From 423 to 404 Thucydides lived on his property in Thrace, but much of his time appears to have been spent in travel. He visited the countries of the Peloponnesian allies (cf. his account

of the battle of Mantineia in 418, the Spartan version of the story), recommended to them by his quality as an exile from Athens; and he thus enjoyed the rare advantage of contemplating the war from various points of view. He speaks of the increased leisure which his banishment secured to his study of events. He refers partly, doubtless, to detachment from Athenian politics, partly also, we may suppose, to the opportunity of visiting places signalized by recent events and of examining their topography. The local knowledge which is often apparent in his Sicilian books was acquired at this period.
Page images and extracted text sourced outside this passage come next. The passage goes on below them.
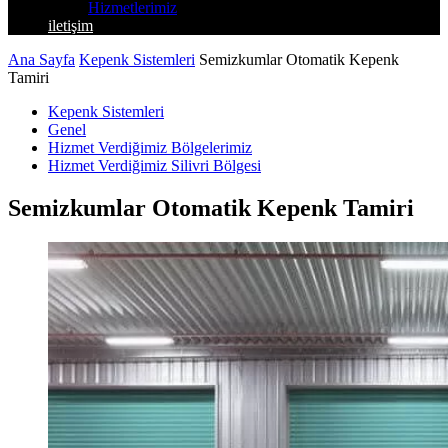
Hizmetlerimiz
iletişim
Ana Sayfa
Kepenk Sistemleri
Semizkumlar Otomatik Kepenk
Tamiri
Kepenk Sistemleri
Genel
Hizmet Verdiğimiz Bölgelerimiz
Hizmet Verdiğimiz Silivri Bölgesi
Semizkumlar Otomatik Kepenk Tamiri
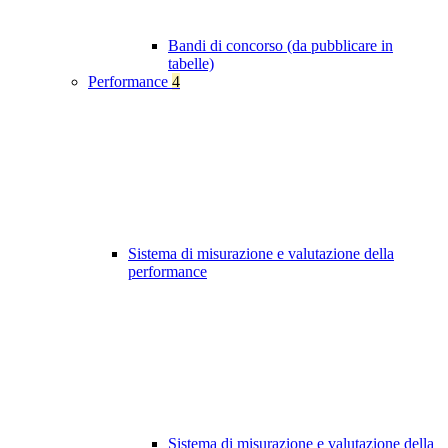
Bandi di concorso (da pubblicare in
tabelle)
Performance
4
Sistema di misurazione e valutazione della
performance
Sistema di misurazione e valutazione della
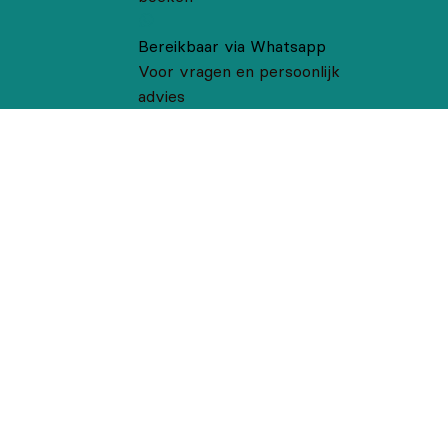
Bereikbaar via Whatsapp
Voor vragen en persoonlijk
advies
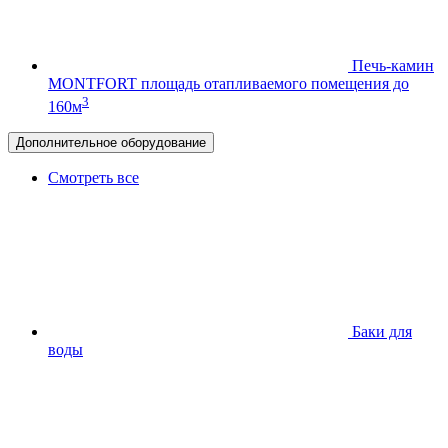
Печь-камин
MONTFORT
площадь отапливаемого помещения до
3
160м
Дополнительное оборудование
Смотреть все
Баки для
воды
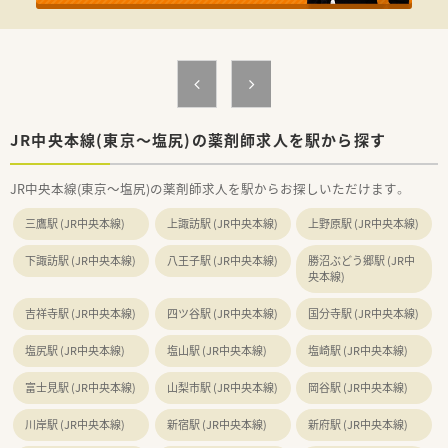
■どの店舗においても多めの人員配置を実施しており、スタッフ
同士が助け合いながら業務を進められる社風です。
【職場環境と雰囲気】
■薬剤師は正社員2名とパート5名が在籍しており、常時2名から
3名体制で協力しながら業務を進めています。
■事務スタッフも2名配置されているため、薬剤師が調剤や服薬
指導といった本来の業務に専念しやすい環境です。
JR中央本線(東京～塩尻)の薬剤師求人を駅から探す
■定着率が非常に高く、スタッフ同士の仲も良いため、新しく入
職される方もすぐに馴染める温かい雰囲気です。
JR中央本線(東京～塩尻)の薬剤師求人を駅からお探しいただけます。
三鷹駅 (JR中央本線)
上諏訪駅 (JR中央本線)
上野原駅 (JR中央本線)
下諏訪駅 (JR中央本線)
八王子駅 (JR中央本線)
勝沼ぶどう郷駅 (JR中
央本線)
吉祥寺駅 (JR中央本線)
四ツ谷駅 (JR中央本線)
国分寺駅 (JR中央本線)
塩尻駅 (JR中央本線)
塩山駅 (JR中央本線)
塩崎駅 (JR中央本線)
富士見駅 (JR中央本線)
山梨市駅 (JR中央本線)
岡谷駅 (JR中央本線)
川岸駅 (JR中央本線)
新宿駅 (JR中央本線)
新府駅 (JR中央本線)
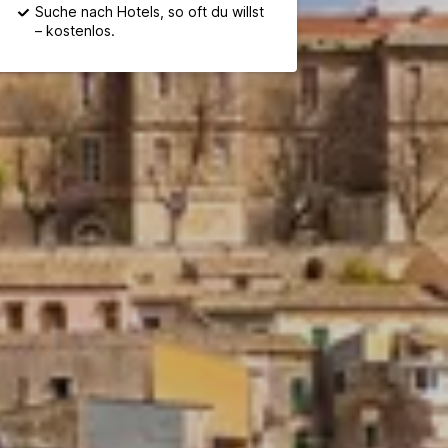
Suche nach Hotels, so oft du willst
– kostenlos.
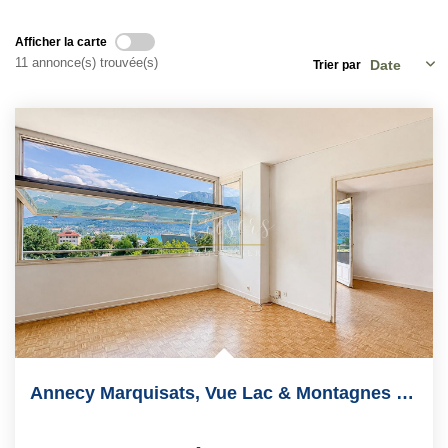
EN
Afficher la carte
11 annonce(s) trouvée(s)
Trier par
Annecy Marquisats, Vue Lac & Montagnes , 91m2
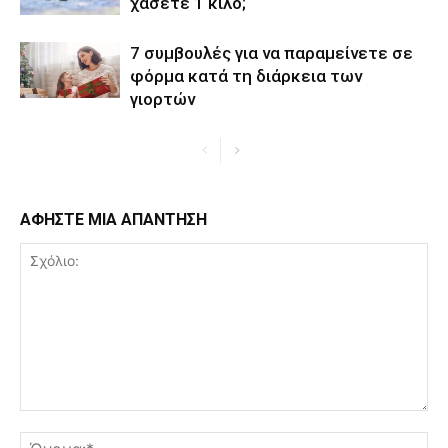
χάσετε 1 κιλό;
7 συμβουλές για να παραμείνετε σε
φόρμα κατά τη διάρκεια των
γιορτών
ΑΦΗΣΤΕ ΜΙΑ ΑΠΑΝΤΗΣΗ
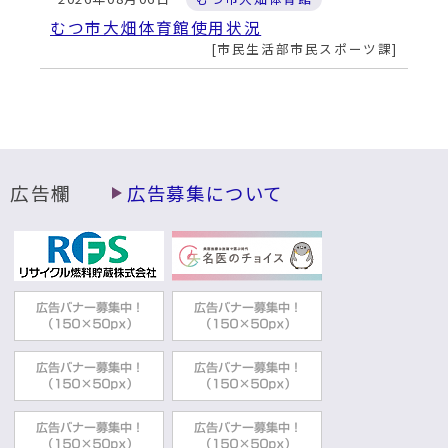
むつ市大畑体育館使用状況
市民生活部市民スポーツ課
広告欄
広告募集について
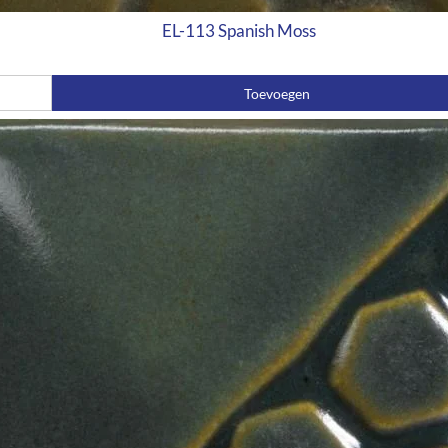
EL-113 Spanish Moss
Toevoegen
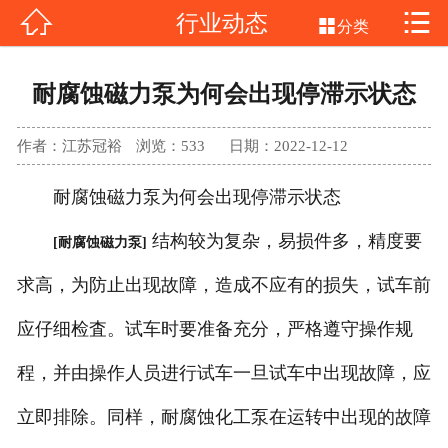


行业动态
网站首页


分类
不锈钢磁力泵
耐腐蚀磁力泵为何会出现停滞示状态
氟塑料磁力泵
作者：江苏冠裕
浏览：
533
日期：2022-12-12
气动隔膜泵
耐腐蚀磁力泵为何会出现停滞示状态
产品中心
结构较为复杂，易损件多，精度要
[耐腐蚀磁力泵]
新闻中心
求高，为防止出现故障，造成不应有的损失，试车前
应仔细检査。试车时要准备充分，严格遵守操作规
客户案例
程，并由操作人员进行试车一旦试车中出现故障，应
公司介绍
立即排除。同样，耐腐蚀化工泵在运转中出现的故障
联系我们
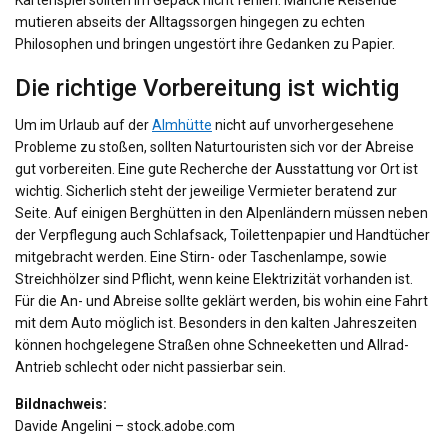
mutieren abseits der Alltagssorgen hingegen zu echten
Philosophen und bringen ungestört ihre Gedanken zu Papier.
Die richtige Vorbereitung ist wichtig
Um im Urlaub auf der
Almhütte
nicht auf unvorhergesehene
Probleme zu stoßen, sollten Naturtouristen sich vor der Abreise
gut vorbereiten. Eine gute Recherche der Ausstattung vor Ort ist
wichtig. Sicherlich steht der jeweilige Vermieter beratend zur
Seite. Auf einigen Berghütten in den Alpenländern müssen neben
der Verpflegung auch Schlafsack, Toilettenpapier und Handtücher
mitgebracht werden. Eine Stirn- oder Taschenlampe, sowie
Streichhölzer sind Pflicht, wenn keine Elektrizität vorhanden ist.
Für die An- und Abreise sollte geklärt werden, bis wohin eine Fahrt
mit dem Auto möglich ist. Besonders in den kalten Jahreszeiten
können hochgelegene Straßen ohne Schneeketten und Allrad-
Antrieb schlecht oder nicht passierbar sein.
Bildnachweis:
Davide Angelini – stock.adobe.com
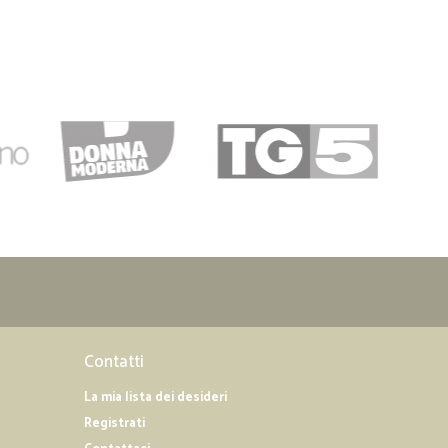
Contatti
La mia lista dei desideri
Registrati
He visited Syracuse after the siege was over. This is shown by the accuracy of his topography, and by the fact that his knowledge of affairs at Athens contemporary with the siege came to an end at the time of the departure from Athens of the last reinforcements sent to Syracuse, showing that he drew information from the Athenian prisoners. The mind of Thucydides was naturally judicial, and his impartiality (which seems almost superhuman by contrast with Xenophon's Hellenica) was in some degree a result of temperament. But it cannot be doubted that the evenness with which he holds the scales was greatly assisted by his experience during these years of exile.
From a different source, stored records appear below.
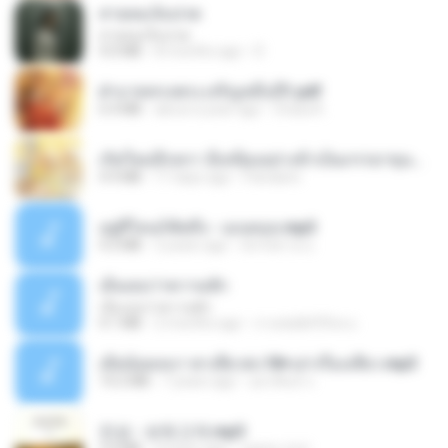
สายลมเจ็บปวด
สายลมเจ็บปวด
4.0 MB
8 months ago
D
ฝ่าบาททรงพระเจริญหมื่นปี1.pdf
6.4 MB
about a year ago
Orasa K.
เกิดใหม่อีกครา อี๋เหนียงอย่างข้าเป็นภรรยาขุนนาง 1_ST.pdf
4.9 MB
17 days ago
Pandarin
อยู่ที่ไหนก็คิดถึง - เมนทอล.mp3
4.2 MB
2 years ago
มันไม้สาย ม.
เอิ้นเธอว่าความฮัก
เอิ้นเธอว่าความฮัก
4.1 MB
2 months ago
ถามพ่อ&#39;พ ม.
เมียน้อยเหงา พาเสียวค่ะ18+เล่าเรื่องเสียว.mp3
14.2 MB
7 years ago
อมรพันธ์ จ.
진성 - 보릿고개.mp3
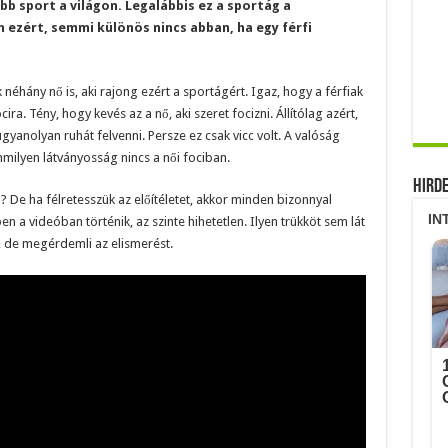
b sport a világon. Legalábbis ez a sportág a
 ezért, semmi különös nincs abban, ha egy férfi
néhány nő is, aki rajong ezért a sportágért. Igaz, hogy a férfiak
ra. Tény, hogy kevés az a nő, aki szeret focizni. Állítólag azért,
ugyanolyan ruhát felvenni. Persze ez csak vicc volt. A valóság
mmilyen látványosság nincs a női fociban.
Hird
De ha félretesszük az előítéletet, akkor minden bizonnyal
ben a videóban történik, az szinte hihetetlen. Ilyen trükköt sem lát
, de megérdemli az elismerést.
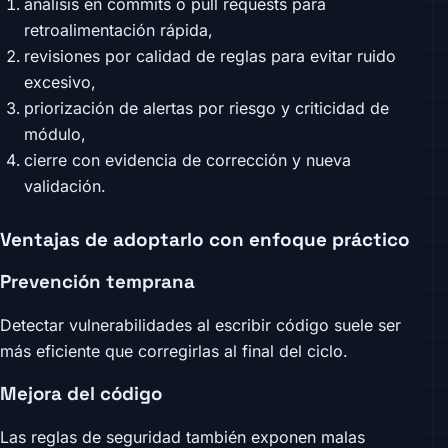
análisis en commits o pull requests para
retroalimentación rápida,
revisiones por calidad de reglas para evitar ruido
excesivo,
priorización de alertas por riesgo y criticidad de
módulo,
cierre con evidencia de corrección y nueva
validación.
Ventajas de adoptarlo con enfoque práctico
Prevención temprana
Detectar vulnerabilidades al escribir código suele ser
más eficiente que corregirlas al final del ciclo.
Mejora del código
Las reglas de seguridad también exponen malas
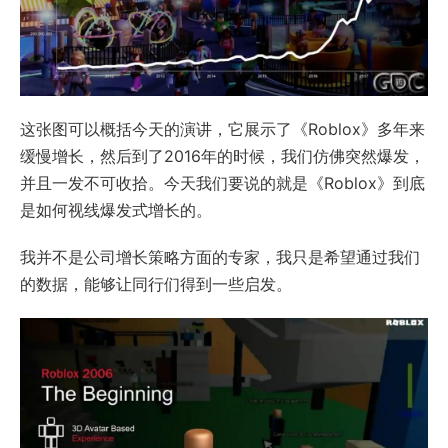
这张图可以概括今天的演讲，它展示了《Roblox》多年来
缓慢增长，然后到了2016年的时候，我们仿佛突然爆发，
并且一发不可收拾。今天我们要说的就是《Roblox》到底
是如何视线爆发式增长的。
我并不是公司增长策略方面的专家，我只是希望通过我们
的数据，能够让同行们得到一些启发。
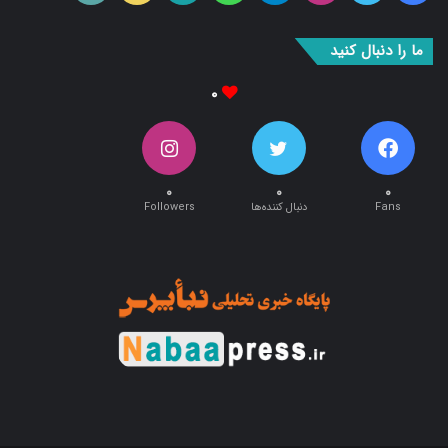
بوک
آپ
ما را دنبال کنید
۰
۰
۰
۰
Fans
دنبال کننده‌ها
Followers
His own words make it clear that he returned to Athens, at least for a time, in 404, though the precise date is uncertain. The older view was that he returned some six months after Athens surrendered to Lysander. More probably he was recalled by the special resolution carried by Oenobius prior to the acceptance of Lysander's terms (Busolt, ibid., p. 628). The preponderance of testimony certainly goes to show that he died in Thrace, and by violence. It would seem that, when he wrote chapter 116 of his third book, he was ignorant of an eruption of Etna which took place in 396. There is indeed, strong reason for thinking that he did not live later than 399. The abruptness with which the History breaks off agrees with the story of a sudden death. The historian's daughter is said to have saved the unfinished work and to have placed it in the hands of an editor. This editor, according to one account, was Xenophon, to whom Diogenes Laertius (ii. 6, 13) assigns the credit of having "brought the work into reputation, when he might have suppressed it." The tradition is, however, very doubtful; it may have been suggested by a feeling that no one then living could more appropriately have discharged the office of literary executor than the writer who, in his Hellenica, continued the narrative.